Among other things, this legislation would reverse the burden of proof when a landlord is accused of refusing to rent because of the sexual orientation of a would-be tenant. In other words, it will now be up to the landlord to prove that his refusal was not motivated by the sexual orientation of those who wanted to rent his property, failing which he or she will have to pay a very heavy fine of up to €150,000.

Consequently, if both homosexual and heterosexual would-be tenants show up, a landlord will have a vested interest in renting to homosexuals to avoid risking having to sell his or her property to pay the fine. In effect, the law could end up serving as a source of discrimination against heterosexuals.

Another innovation of the Spanish “Trans Law” that introduces privileges for transsexual or transgender people to the detriment of others is the right to use toilets and changing rooms corresponding to the “gender” with which one identifies rather than according to one’s biological sex. This will also apply to children in schools. Minors will be able to freely change their sex in the civil status registry from the age of 16 — the parents’ agreement is required only between the ages of 14 and 16, and a judge will have to rule on children aged 12 to 14 who “wish” to be identified with the other sex.

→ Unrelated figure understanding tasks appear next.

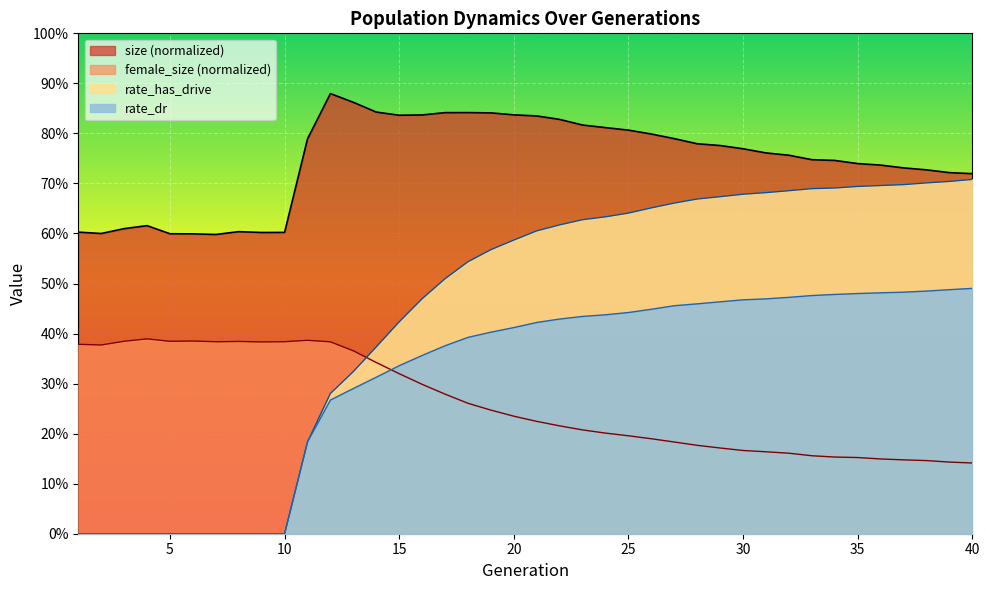

At which category does the chart reach its peak across all series?

12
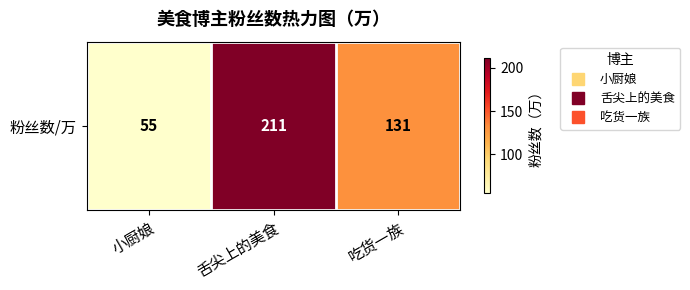

What is the difference between the maximum and minimum values?

156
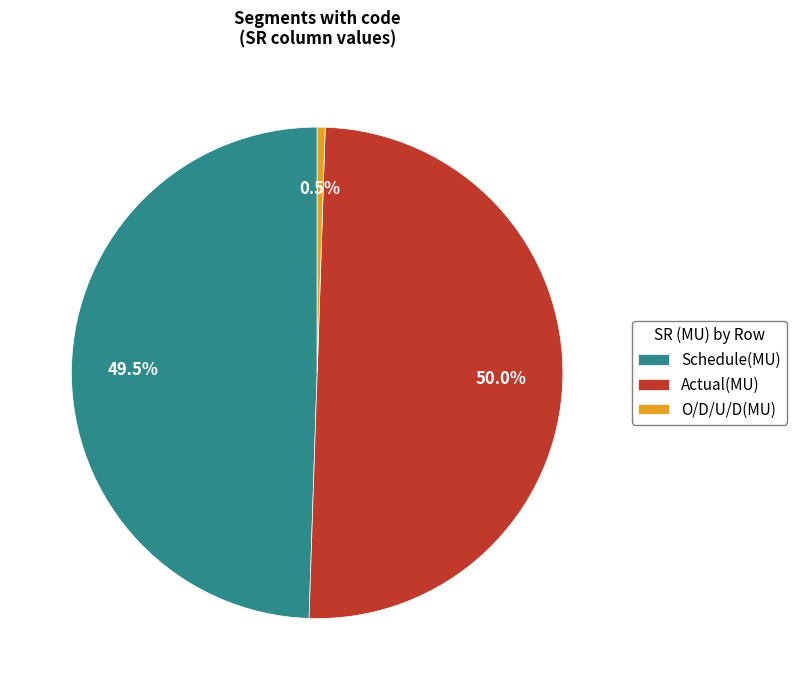

True or false: Actual(MU) accounts for 37% of the total.

False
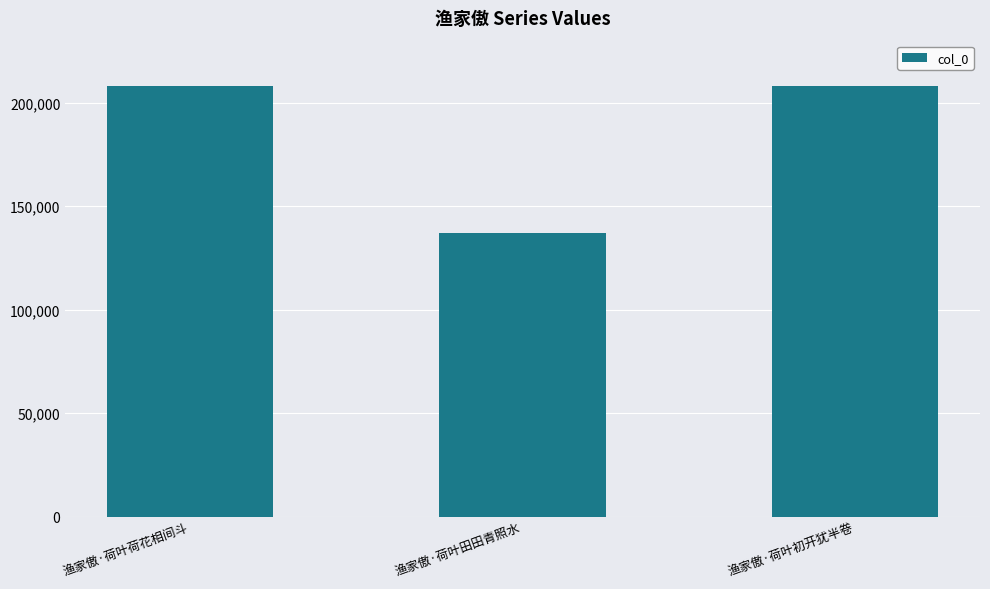

How many distinct data groups are displayed?

1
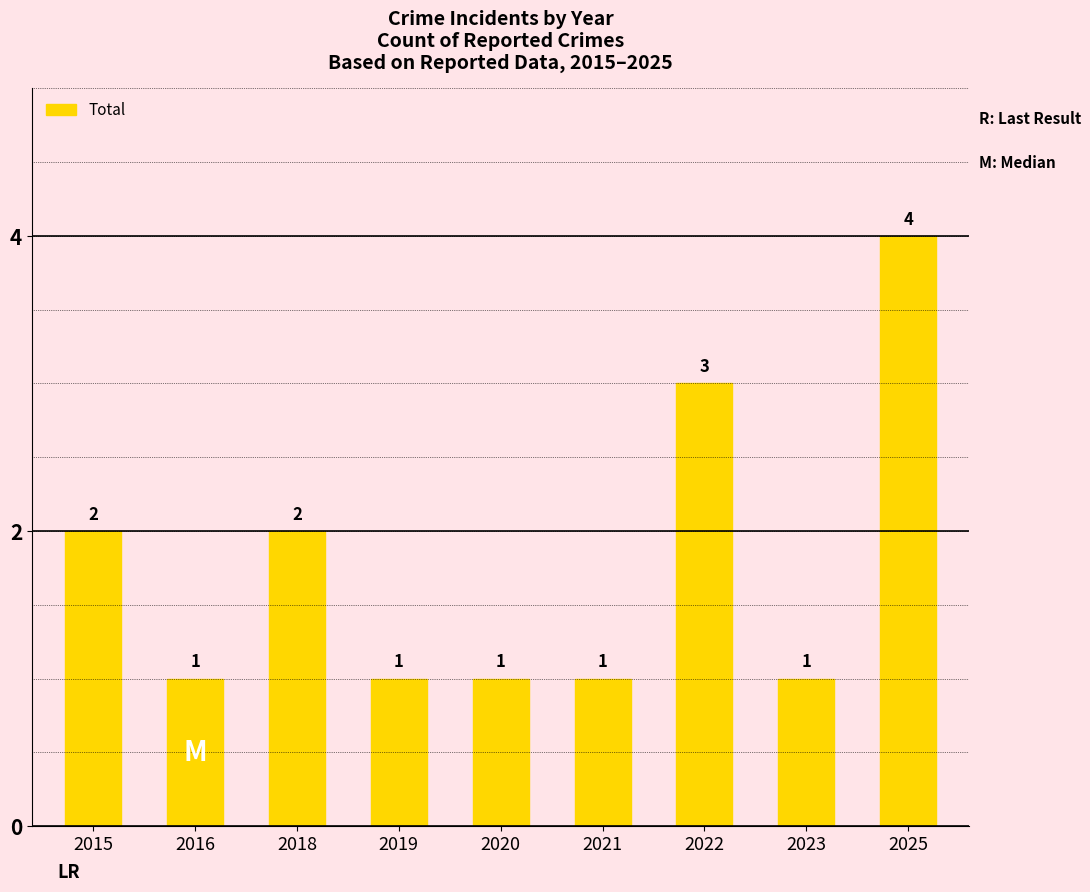

What is the value of the 9th bar from the left?

4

Under-12s will not be able to change their sex in the civil registry but will be able to change their name and demand to be treated as children of the opposite sex, including in the use of toilets and changing rooms.

The law is drawing fire from a range of groups, including Spanish feminist associations, which are protesting against the decline in women’s rights and the discrimination that accompanies this replacement of the concept of sex by a concept of “gender”, the consequences of which can already be seen in the field of sport, where women’s competitions are increasingly being won by men who are claiming they are women.

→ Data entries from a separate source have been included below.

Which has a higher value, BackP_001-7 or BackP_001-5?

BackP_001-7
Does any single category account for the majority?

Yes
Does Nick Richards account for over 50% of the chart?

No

On June 30, the leader of the conservative Vox party, Santiago Abascal, reminded the Spanish prime minister and European leaders of the hypocrisy there is in claiming to promote and defend the rights of LGBT people while at the same time pursuing a policy of mass immigration and Islamization.

“In Hungary, homosexuals can walk peacefully in the streets, but not in some streets of Amsterdam, Brussels or Barcelona, because of the fundamentalist immigration that does not respect them and that you all bring [to Europe],” he said.